In celebrating India’s series win, spare a thought for Cheteshwar Pujara
In India’s frenetic scramble for some quick runs, Pujara scored a 148-ball hundred at a strike rate of 68. Not bad by any yardstick and at no stage of the innings did it appear that he was not playing in the “interest” of the team.
While the New Zealanders went through another painful process of being gobbled up by the Indian team and were being mesmerised by Ashwin’s guile, it is time to focus on the intense pressure and scrutiny Cheteshwar Pujara has to undergo each time he comes out to bat.

In India’s frenetic scramble for some quick runs, Pujara scored a 148-ball hundred at a strike rate of 68. Not bad by any yardstick and at no stage of the innings did it appear that he was not playing in the “interest” of the team.
Yet one could sense there were some subtle hints to his past, his general inability to score fluently and a tendency of slowing down the run-rate.
Read | India beat New Zealand by 321 runs to win Indore Test, sweep series 3-0
Pitted against the Saurashtra man is the more flamboyant, aggressive “match-winner” Rohit Sharma. The Mumbai player, no doubt, promises the moon, with his audacious strokeplay, the reason why he replaced Pujara in the team in Sri Lanka. Even in the West Indies, he is the one who pushed Pujara out, but the team quickly realised Pujara is the more dependable batsman and Test cricket is not played at a one-day or T20 pace.
The two, somehow, have become competitors against each other in the team, especially the day India decide to reduce a batsman and play five bowlers instead.
All this is fine and even healthy for a team that now has zoomed to the number one spot in Test cricket. But what is a bit perplexing is the condescending tone in which some of the experts talk about Pujara, giving the impression his presence in the team is not too welcome. The Mumbai man, we are told, has the backing of the captain, who loves to attack and would prefer a batsman of Rohit’s class and aggressive temperament in his bid to strengthen the team.
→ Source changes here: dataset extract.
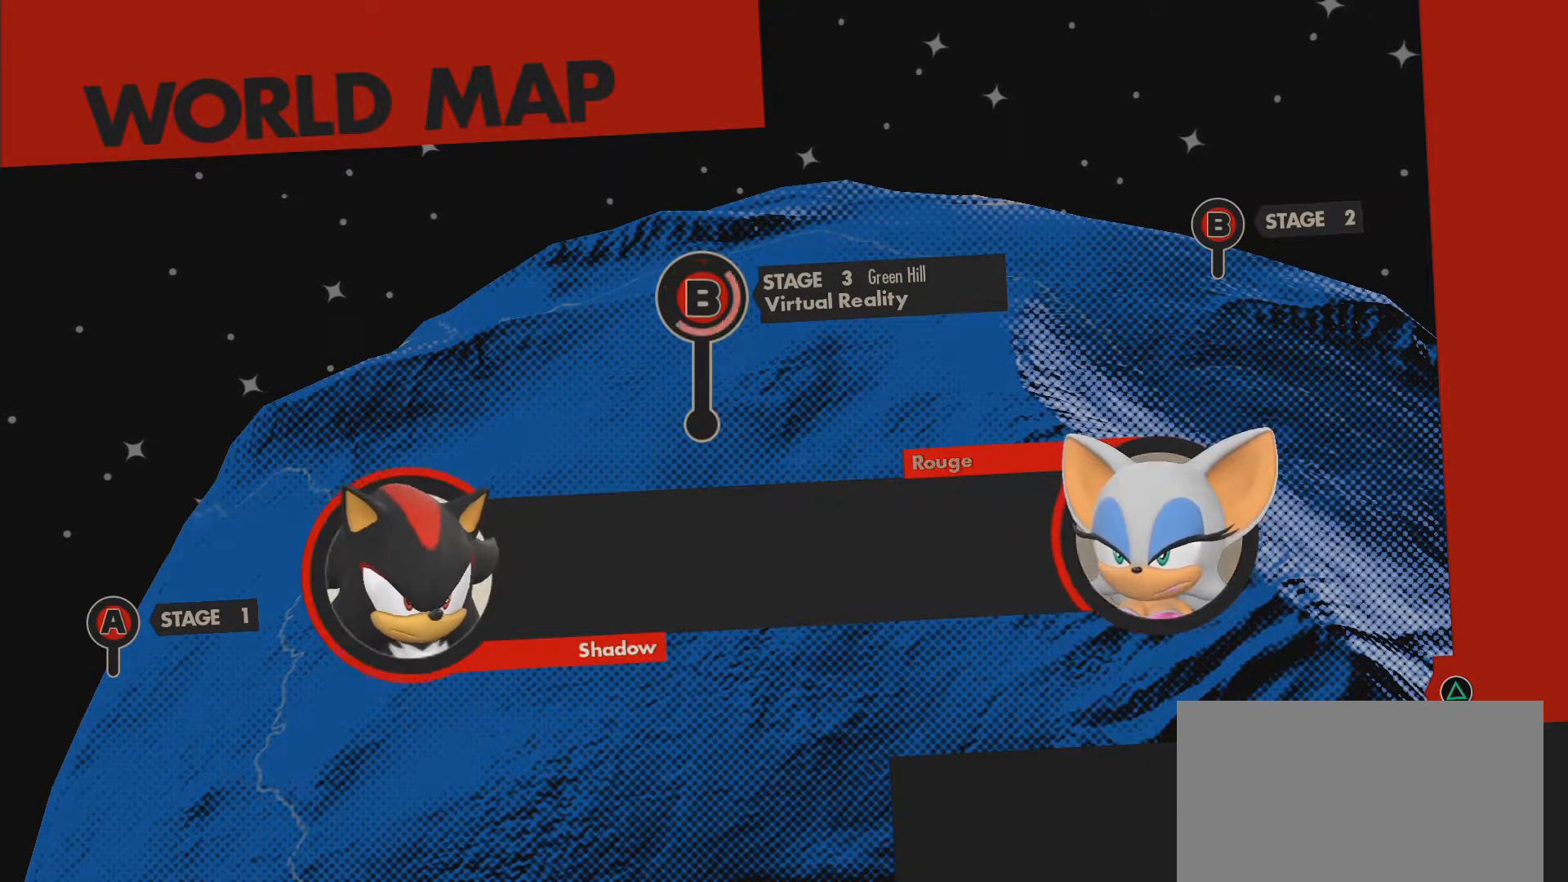
{"buttons": [], "left_stick": "center", "events": []}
The only problem being that Pujara keeps scoring runs, that too under pressure situations and at a slot where the bowlers are fresher and the wicket livelier. Even then, the tone of the criticism suggests the fault lies with the batsman and the runs he scores are not in the team’s interest.
Pujara’s plight reminds me of Praveen Amre and his short 11-Test career for India. One of the most prolific run-getters in the domestic circuit, Amre had to shift to Railways because the extremely talented Mumbai side of the late eighties and nineties did not have a place for him.
He scored a half century against the South Africans on his one-day debut in Kolkata and then had a baptism by fire on his Test debut in South Africa in 1992. On a fast, live Durban track, when India were reduced to 38 for 3 against the likes of Allan Donald, Amre scored a hundred while the Indian team barely managed to score 200 runs.
Even after that innings, there were murmurs of his lacking in class and not fit to play for India, that too at the expense of the “classy” Sanjay Manjrekar. Amre was always put under pressure and that probably affected his confidence, though he still managed an average of 41 in the short run he was given to play for the country.
I still remember the cold, windy March day in Hamilton in New Zealand where India were to play New Zealand in a one-off Test in 1994. Amre, we were told, was down with fever and cold and not fit for selection, while the player himself tried to convey to the reporters that he was fit to play.
Unlike Amre, Pujara is made of much sterner stuff and every time he gets entangled in a crisis created by adverse circumstances, he fights back. And after Tuesday’s century played at a tempo brisk enough not to let India “down”, Pujara should not be made to look over his shoulder all the time.